Sunday, June 15, 2008

Reinforcing Class Roles in Public Education

I was reading one of my listed Blogs - Education and Class - and responded to an article about Teaching Working Class Kids. The part that caught my eye was how "real "to do keep it when teaching kids. The fact is there are barriers out there that get in the way of working class and poor students, but as Eduwonkette pointed out we can’t tell kids, “Forget it. The deck is stacked against you. Give up.” But if we simply tell them, “Work hard. Be nice” . We teach compliance with a system structured to favor some over others. How, then, to navigate this chasm that is also called the “achievement gap?”

Here is my response.

Working hard and being nice is good, but not enough. At least by middle school age (definitely high school) kids begin to see the class differences - school district a vs b or kids in college track classes vs vo-tech classes. They may not be able to describe it, but they recognize it and begin to respond (rebel). The most clever kids realized it, called it what it was and was able to manuever. I think I was that kind of kid. I hate unfairness, but I accept it is real, confront it when possible, and exploit the technicalities in my favor if fairness fails.

I always favored telling students what was real — giving them the playbook to how successful people do it. The challenge is that parents and most other adults in many working-class kids lives tell them the be nice, make good grades speech. So even if a teacher does give the youth the real deal, the message is overwhelmed by the more common, but vague messages from home.

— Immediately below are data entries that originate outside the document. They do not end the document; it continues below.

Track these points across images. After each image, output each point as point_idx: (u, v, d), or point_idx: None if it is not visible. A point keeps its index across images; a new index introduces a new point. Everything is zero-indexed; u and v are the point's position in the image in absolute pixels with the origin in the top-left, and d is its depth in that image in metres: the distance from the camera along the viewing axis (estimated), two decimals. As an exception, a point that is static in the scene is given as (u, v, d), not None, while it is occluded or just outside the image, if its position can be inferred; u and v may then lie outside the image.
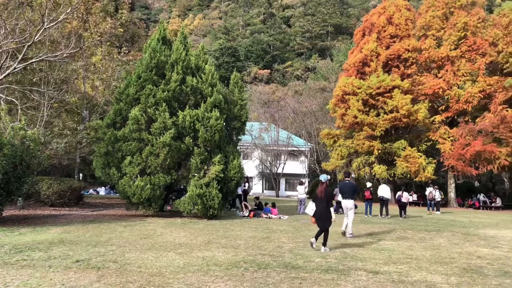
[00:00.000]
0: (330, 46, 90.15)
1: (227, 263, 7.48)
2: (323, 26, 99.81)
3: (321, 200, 9.23)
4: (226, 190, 15.31)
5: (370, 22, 35.83)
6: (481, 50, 30.71)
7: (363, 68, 33.72)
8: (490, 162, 28.61)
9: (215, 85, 15.76)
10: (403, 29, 33.44)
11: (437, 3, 33.47)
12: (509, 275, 7.29)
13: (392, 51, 32.37)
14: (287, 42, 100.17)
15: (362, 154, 32.07)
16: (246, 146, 42.81)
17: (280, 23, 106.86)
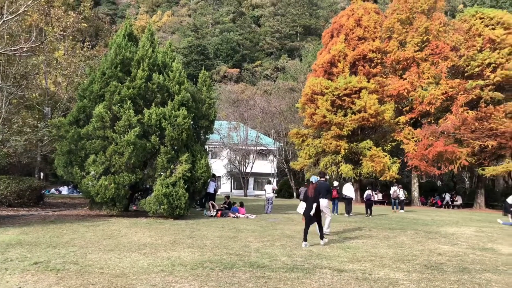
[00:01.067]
0: (299, 46, 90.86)
1: (193, 263, 7.40)
2: (293, 26, 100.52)
3: (312, 199, 9.83)
4: (193, 189, 15.14)
5: (338, 24, 36.32)
6: (443, 54, 31.67)
7: (331, 68, 34.16)
8: (452, 162, 29.54)
9: (183, 83, 15.56)
10: (371, 31, 34.09)
11: (401, 6, 34.30)
12: (467, 271, 7.53)
13: (358, 52, 32.97)
14: (257, 41, 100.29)
15: (330, 153, 32.48)
16: (214, 145, 42.59)
17: (250, 22, 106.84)
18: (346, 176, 32.23)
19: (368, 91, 30.95)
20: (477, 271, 7.57)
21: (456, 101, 30.56)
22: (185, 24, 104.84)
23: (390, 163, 30.86)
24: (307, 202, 9.93)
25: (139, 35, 18.80)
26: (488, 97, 29.72)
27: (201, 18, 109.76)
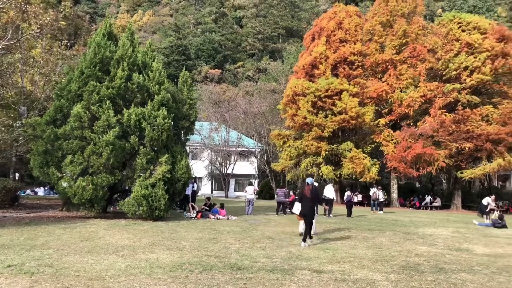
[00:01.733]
0: (281, 48, 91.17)
1: (171, 265, 7.33)
2: (275, 28, 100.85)
3: (308, 199, 10.23)
4: (173, 191, 15.00)
5: (320, 26, 36.58)
6: (421, 56, 32.23)
7: (312, 70, 34.37)
8: (430, 164, 30.03)
9: (163, 83, 15.42)
10: (353, 34, 34.45)
11: (382, 10, 34.78)
12: (443, 271, 7.65)
13: (339, 54, 33.26)
14: (239, 42, 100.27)
15: (310, 155, 32.66)
16: (195, 146, 42.34)
17: (232, 23, 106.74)
18: (327, 177, 32.46)
19: (349, 93, 31.24)
20: (453, 271, 7.70)
21: (434, 104, 31.09)
22: (167, 24, 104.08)
23: (370, 164, 31.20)
24: (302, 203, 10.29)
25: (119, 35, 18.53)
26: (465, 100, 30.33)
27: (183, 18, 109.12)
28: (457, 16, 33.84)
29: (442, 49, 32.43)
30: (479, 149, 29.35)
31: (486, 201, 20.85)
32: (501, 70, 30.24)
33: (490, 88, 31.73)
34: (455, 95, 30.36)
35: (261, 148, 45.20)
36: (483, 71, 29.82)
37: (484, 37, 31.18)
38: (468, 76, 30.38)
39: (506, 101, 30.33)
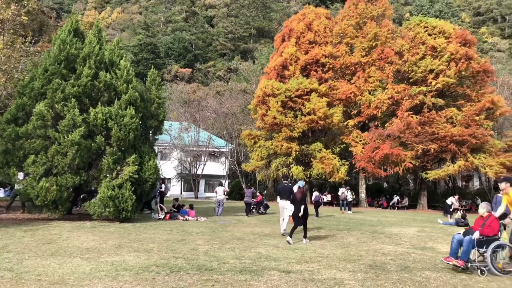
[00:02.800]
0: (253, 48, 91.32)
1: (138, 267, 7.17)
2: (246, 28, 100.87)
3: (300, 202, 10.97)
4: (141, 192, 14.72)
5: (290, 28, 36.83)
6: (389, 58, 32.95)
7: (283, 71, 34.56)
8: (397, 164, 30.72)
9: (131, 81, 15.11)
10: (322, 36, 34.84)
11: (351, 12, 35.36)
12: (409, 270, 7.80)
13: (310, 56, 33.56)
14: (210, 42, 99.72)
15: (281, 155, 32.81)
16: (164, 146, 41.79)
17: (202, 22, 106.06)
18: (297, 178, 32.65)
19: (319, 94, 31.56)
20: (418, 270, 7.86)
21: (401, 106, 31.84)
22: (136, 22, 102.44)
23: (339, 165, 31.62)
24: (295, 205, 11.00)
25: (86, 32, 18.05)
26: (430, 102, 31.22)
27: (153, 16, 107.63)
28: (424, 21, 34.84)
29: (409, 52, 33.29)
30: (444, 150, 30.25)
31: (450, 200, 21.50)
32: (464, 73, 31.30)
33: (455, 91, 32.78)
34: (421, 97, 31.20)
35: (232, 149, 45.07)
36: (448, 74, 30.79)
37: (448, 41, 32.22)
38: (433, 79, 31.29)
39: (469, 103, 31.43)
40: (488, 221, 7.77)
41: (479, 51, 45.37)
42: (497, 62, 60.42)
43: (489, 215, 7.90)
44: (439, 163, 33.44)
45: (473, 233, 7.62)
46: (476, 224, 7.94)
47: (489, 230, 7.65)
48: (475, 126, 29.89)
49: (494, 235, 7.65)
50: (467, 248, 7.49)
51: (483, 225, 7.77)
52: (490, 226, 7.69)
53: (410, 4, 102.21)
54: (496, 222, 7.73)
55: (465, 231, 7.99)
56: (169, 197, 27.79)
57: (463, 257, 7.50)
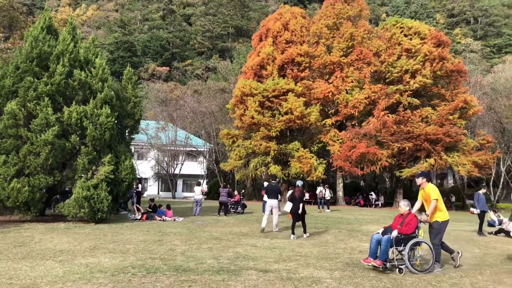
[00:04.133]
0: (231, 47, 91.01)
1: (114, 269, 7.05)
2: (224, 27, 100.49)
3: (298, 200, 11.85)
4: (117, 192, 14.49)
5: (267, 27, 36.84)
6: (367, 59, 33.36)
7: (260, 71, 34.53)
8: (373, 163, 31.14)
9: (106, 80, 14.85)
10: (298, 35, 34.95)
11: (328, 13, 35.63)
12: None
13: (287, 55, 33.64)
14: (188, 40, 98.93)
15: (260, 154, 32.82)
16: (141, 146, 41.30)
17: (180, 20, 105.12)
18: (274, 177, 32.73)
19: (295, 93, 31.69)
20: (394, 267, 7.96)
21: (378, 105, 32.27)
22: (112, 20, 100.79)
23: (316, 164, 31.80)
24: (293, 202, 11.84)
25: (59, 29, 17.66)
26: (406, 102, 31.77)
27: (129, 14, 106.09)
28: (400, 21, 35.43)
29: (385, 52, 33.80)
30: (419, 148, 30.83)
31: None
32: (438, 73, 32.01)
33: (430, 91, 33.44)
34: (397, 97, 31.72)
35: (210, 148, 44.87)
36: (424, 74, 31.40)
37: (423, 42, 32.86)
38: (409, 79, 31.86)
39: (444, 103, 32.14)
40: (407, 219, 7.64)
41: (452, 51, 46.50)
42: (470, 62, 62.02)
43: (408, 212, 7.74)
44: (414, 162, 34.05)
45: (392, 232, 7.48)
46: (395, 222, 7.79)
47: (408, 228, 7.53)
48: (449, 125, 30.58)
49: (412, 233, 7.54)
50: (386, 247, 7.33)
51: (402, 223, 7.63)
52: (409, 224, 7.56)
53: (386, 5, 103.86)
54: (414, 220, 7.60)
55: (384, 230, 7.79)
56: (146, 197, 27.49)
57: (382, 257, 7.32)
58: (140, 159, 41.26)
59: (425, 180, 7.98)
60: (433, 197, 7.69)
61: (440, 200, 7.79)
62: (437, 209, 7.75)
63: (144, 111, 43.44)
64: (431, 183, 8.04)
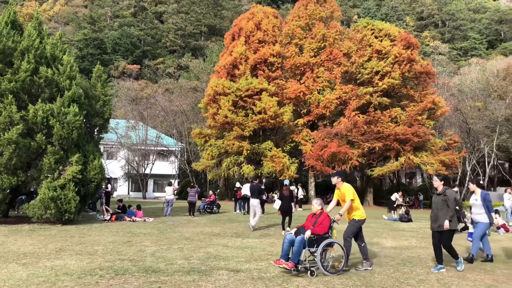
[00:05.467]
0: (204, 46, 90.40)
1: (80, 272, 6.86)
2: (197, 25, 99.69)
3: (286, 198, 13.18)
4: (85, 192, 14.14)
5: (239, 26, 36.79)
6: (337, 60, 33.78)
7: (233, 70, 34.44)
8: (344, 162, 31.57)
9: (74, 77, 14.47)
10: (271, 35, 35.05)
11: (301, 13, 35.87)
12: (354, 265, 7.98)
13: (259, 55, 33.69)
14: (159, 38, 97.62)
15: (232, 154, 32.73)
16: (110, 145, 40.51)
17: (152, 18, 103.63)
18: (248, 177, 32.71)
19: (269, 93, 31.78)
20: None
21: (349, 106, 32.74)
22: (81, 16, 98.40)
23: (289, 163, 31.98)
24: (282, 200, 13.06)
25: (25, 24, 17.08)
26: (376, 102, 32.36)
27: (99, 10, 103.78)
28: (371, 23, 36.05)
29: (356, 53, 34.31)
30: (388, 148, 31.47)
31: (394, 197, 22.39)
32: (407, 74, 32.75)
33: (399, 92, 34.16)
34: (368, 97, 32.25)
35: (182, 148, 44.40)
36: (393, 75, 32.05)
37: (393, 44, 33.53)
38: (379, 80, 32.46)
39: (412, 104, 32.90)
40: (319, 218, 7.37)
41: (421, 54, 47.65)
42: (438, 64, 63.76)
43: (321, 212, 7.50)
44: (384, 161, 34.73)
45: (305, 232, 7.12)
46: (308, 222, 7.47)
47: (320, 228, 7.24)
48: (418, 125, 31.34)
49: (325, 233, 7.27)
50: (298, 249, 6.96)
51: (315, 223, 7.33)
52: (322, 224, 7.28)
53: (358, 7, 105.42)
54: (327, 220, 7.34)
55: (297, 230, 7.40)
56: (115, 197, 26.98)
57: (294, 259, 6.93)
58: (109, 158, 40.48)
59: (340, 180, 7.75)
60: (348, 197, 7.54)
61: (356, 200, 7.63)
62: (354, 209, 7.65)
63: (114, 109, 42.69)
64: (347, 183, 7.83)
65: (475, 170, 39.62)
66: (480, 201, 8.55)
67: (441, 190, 7.59)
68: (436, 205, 7.54)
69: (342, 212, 7.55)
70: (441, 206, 7.42)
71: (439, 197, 7.55)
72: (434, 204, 7.66)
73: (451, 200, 7.36)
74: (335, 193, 7.94)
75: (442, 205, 7.40)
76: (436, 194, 7.73)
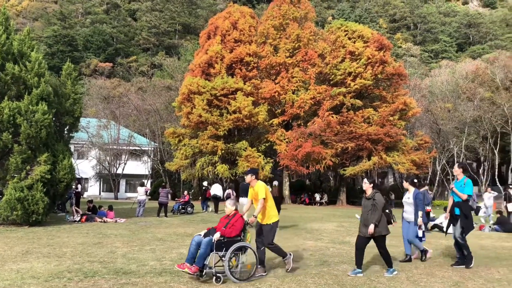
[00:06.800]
0: (178, 44, 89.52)
1: (47, 275, 6.68)
2: (171, 23, 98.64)
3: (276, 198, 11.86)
4: (54, 193, 13.77)
5: (215, 25, 36.57)
6: (312, 60, 34.05)
7: (208, 69, 34.19)
8: (318, 162, 31.86)
9: (43, 75, 14.06)
10: (247, 34, 34.97)
11: (275, 13, 36.00)
12: (327, 264, 8.07)
13: (235, 55, 33.57)
14: (132, 36, 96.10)
15: (207, 154, 32.48)
16: (81, 145, 39.67)
17: (125, 15, 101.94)
18: (223, 176, 32.59)
19: (244, 92, 31.72)
20: (335, 263, 8.16)
21: (323, 106, 33.07)
22: (51, 11, 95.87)
23: (263, 163, 32.00)
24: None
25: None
26: (349, 103, 32.81)
27: (70, 6, 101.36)
28: (344, 25, 36.52)
29: (330, 54, 34.69)
30: (361, 148, 31.93)
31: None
32: (380, 76, 33.34)
33: (372, 93, 34.75)
34: (341, 98, 32.65)
35: (155, 147, 43.81)
36: (365, 76, 32.55)
37: (367, 46, 34.06)
38: (352, 81, 32.91)
39: (385, 104, 33.52)
40: (232, 220, 6.79)
41: (394, 55, 48.58)
42: (410, 66, 65.23)
43: (235, 213, 6.93)
44: (356, 161, 35.23)
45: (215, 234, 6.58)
46: (220, 224, 6.90)
47: (231, 230, 6.66)
48: (390, 125, 31.93)
49: (236, 236, 6.70)
50: (204, 252, 6.41)
51: (227, 224, 6.76)
52: (234, 226, 6.71)
53: (332, 8, 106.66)
54: (240, 222, 6.78)
55: (207, 231, 6.90)
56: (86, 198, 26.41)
57: (198, 262, 6.39)
58: (80, 158, 39.63)
59: (254, 178, 7.16)
60: (261, 196, 6.95)
61: (269, 200, 7.13)
62: (269, 210, 7.10)
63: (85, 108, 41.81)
64: (261, 181, 7.28)
65: (445, 170, 40.70)
66: (412, 199, 8.40)
67: (370, 194, 7.21)
68: (366, 209, 7.20)
69: (256, 214, 6.95)
70: (370, 210, 7.09)
71: (369, 201, 7.20)
72: (363, 208, 7.31)
73: (379, 205, 7.04)
74: (249, 192, 7.36)
75: (372, 209, 7.07)
76: (365, 198, 7.35)
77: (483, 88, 42.45)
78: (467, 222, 7.82)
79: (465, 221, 7.82)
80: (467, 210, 7.86)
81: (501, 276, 7.42)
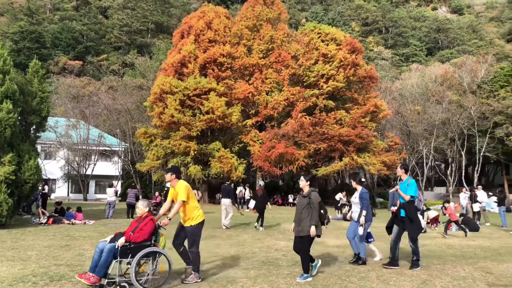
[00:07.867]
0: (150, 43, 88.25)
1: (11, 279, 6.42)
2: (143, 22, 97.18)
3: (260, 197, 14.86)
4: (19, 194, 13.29)
5: (189, 24, 36.27)
6: (285, 62, 34.24)
7: (181, 69, 33.86)
8: (291, 163, 32.06)
9: (8, 72, 13.57)
10: (222, 35, 34.84)
11: (248, 14, 36.02)
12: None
13: (209, 55, 33.37)
14: (103, 34, 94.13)
15: (179, 154, 32.14)
16: (48, 145, 38.57)
17: (96, 12, 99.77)
18: (195, 177, 32.29)
19: (217, 93, 31.55)
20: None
21: (296, 107, 33.31)
22: (17, 6, 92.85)
23: (237, 164, 31.91)
24: (256, 200, 15.17)
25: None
26: (322, 105, 33.18)
27: (37, 2, 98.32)
28: (318, 27, 36.94)
29: (303, 56, 34.97)
30: (333, 149, 32.31)
31: (338, 196, 22.94)
32: (352, 78, 33.87)
33: (344, 95, 35.25)
34: (314, 100, 32.98)
35: (126, 148, 43.05)
36: (338, 78, 32.97)
37: (339, 48, 34.52)
38: (324, 83, 33.28)
39: (356, 106, 34.07)
40: (142, 223, 6.19)
41: (365, 58, 49.42)
42: (381, 69, 66.51)
43: (147, 215, 6.30)
44: (329, 162, 35.64)
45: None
46: (130, 228, 6.29)
47: (139, 235, 6.07)
48: (361, 127, 32.45)
49: (145, 241, 6.12)
50: (106, 259, 5.87)
51: (135, 228, 6.16)
52: (142, 230, 6.10)
53: (306, 11, 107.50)
54: (150, 225, 6.17)
55: (114, 236, 6.23)
56: (53, 199, 25.68)
57: (99, 272, 5.86)
58: (48, 158, 38.56)
59: (175, 177, 6.63)
60: (181, 198, 6.43)
61: (192, 200, 6.63)
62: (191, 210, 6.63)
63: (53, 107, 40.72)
64: (183, 180, 6.72)
65: (414, 171, 41.66)
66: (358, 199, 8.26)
67: (307, 192, 6.94)
68: (300, 207, 6.87)
69: (171, 216, 6.36)
70: (305, 209, 6.77)
71: (304, 199, 6.86)
72: (298, 206, 7.00)
73: (315, 203, 6.74)
74: (169, 193, 6.83)
75: (306, 208, 6.76)
76: (301, 196, 7.02)
77: (451, 92, 43.72)
78: (412, 226, 7.67)
79: (410, 225, 7.65)
80: (412, 212, 7.65)
81: (466, 274, 7.63)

Many of these kids rarely get detailed explanations or descriptions of what to do or how to do things in life or what is expected of them in adulthood. I noticed the exact opposite among my better-off friends in middle and high school. Their parents gave them specific suggestions or instructions about what to expect from life & what they expected of them.

I sometimes thinks it’s these details - or lack thereof - that lay the foundation for some kids taking off after high school & some just hanging around the neighborhood hoping for a break.

Update:
Jazzy at Because I Said so has some interesting words related to this subjectreat M
The Great American Equalizer

2 comments:

All-Mi-T [Thought Crime] Rawdawgbuffalo said...

Paulo Freire the Brazilian educationalist, in his Pedagogy of the Oppressed

said oppresions is taught, inculcated = we are not educated but rather trained in essence

Kristin said...

@SES you are exactly correct without a detail map for some the journey of navigating through life is infinitely more difficult than it need be. We can teach our children and still our community at large to circumvent these obstacles, we have to train them to know that hard work and good grades do not necessary translate into wealth. We must begin to outfit our youth and community with truths that are being hid so that they have the necessary tools for success. Education means very little if the student or mentee does not know how to use it to their advantage. Thanks for the link.